One inevitably leads to the other, or should…
Mark is fighting his corner well. Back and forth goes the debate. Mark concedes little. He comes away with most of what he wants. All are tired out and the other side have doubts about engaging with him again. Even now, no-one really understands the whole problem.
John seeks joint learning about an issue. All contribute from their knowledge and experience without taking positions. John insists that all make their assumptions explicit. He leads by example. A mutual understanding of the problem develops. New solutions emerge. John comes away with a little less than Mark in the short run, but the long term result is much greater.
In the jargon of organizational learning, mediation and other fields, Mark is engaged in “discussion” and John is in “dialogue.” With complex problems, dialogue stands the best chance of finding a good solution.

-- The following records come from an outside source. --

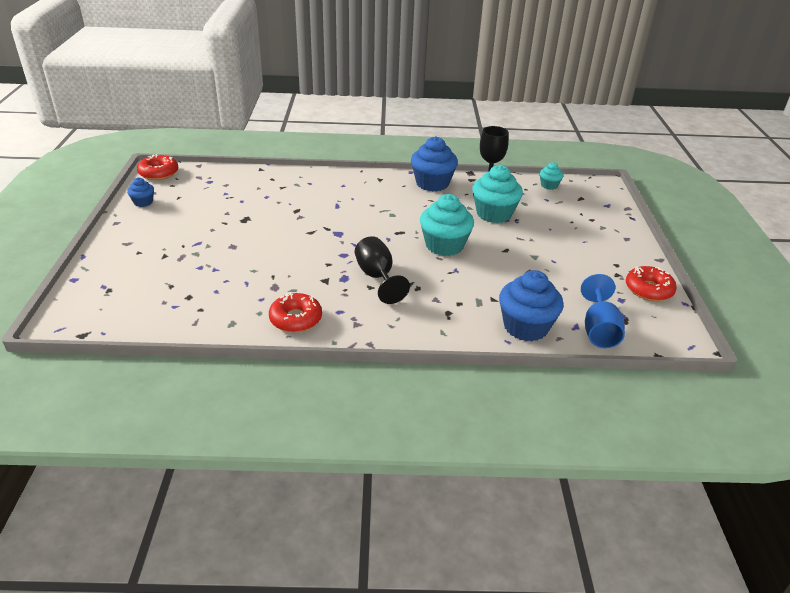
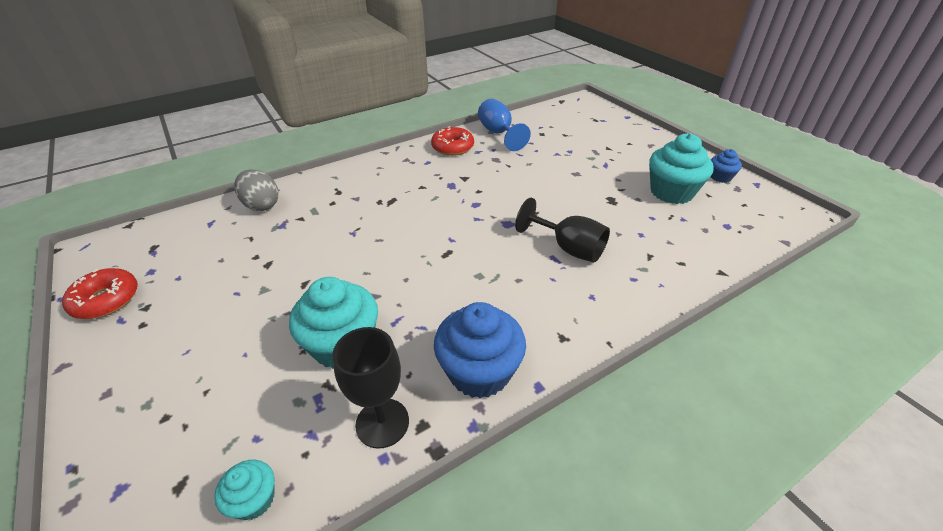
camera: 150 degrees right, 5 degrees up
(159, 173) = (788, 211): red donut -> none
(377, 277) = (423, 196): black goblet -> black goblet (568, 248)
(444, 245) = (383, 257): turquoise cupcake -> turquoise cupcake (671, 192)
(525, 327) = (261, 205): blue cupcake -> grey egg
(599, 330) = (186, 228): blue goblet -> blue goblet (498, 133)

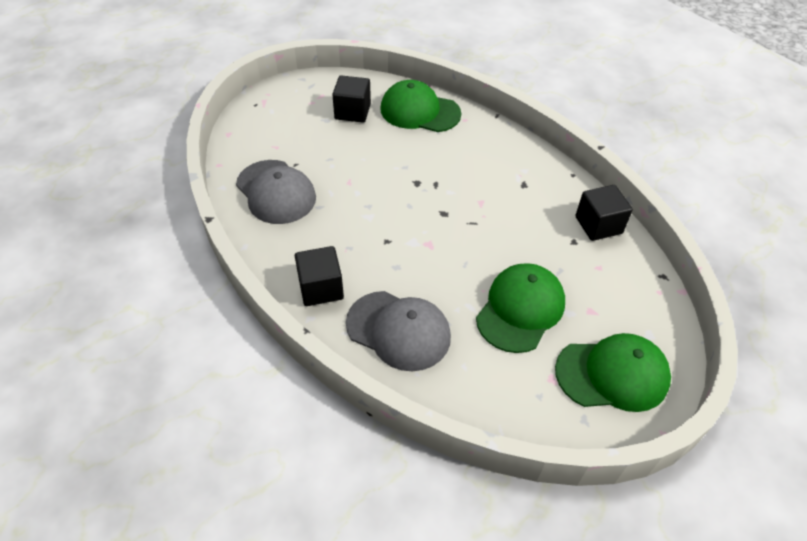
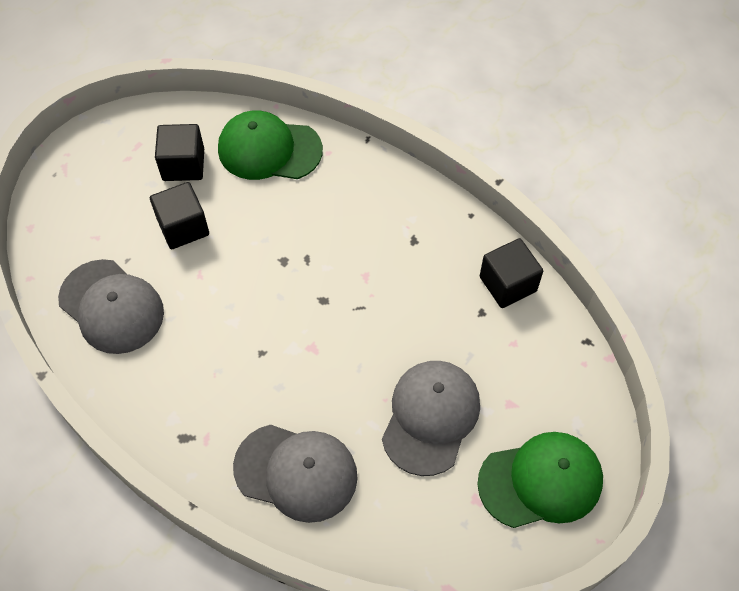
camera: 10 degrees left, 10 degrees up
(321, 288) = (195, 433): black cube -> black cube (183, 227)
(520, 309) = (430, 417): green cap -> grey cap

The clarity that results is also vital to organizational learning.
So far, so familiar maybe. You probably advocate dialogue yourself.
But here’s the thing…
When we say we want a dialogue about an issue, have we realized that means opening the door to our own change and growth? After all, if the point of dialogue is learning (which it is), then chances are, we’re going to be doing some of the learning, including about our own selves maybe.
If not, are the others going to do all the learning and all the changing? That implies we’re already complete. That’s not likely, surely. In truth, it implies we’re still wedded to our position.
We could make progress by looking to our own learning.
Does dialogue lead to change and growth in your experience? How open to that are you, when you say you want a dialogue?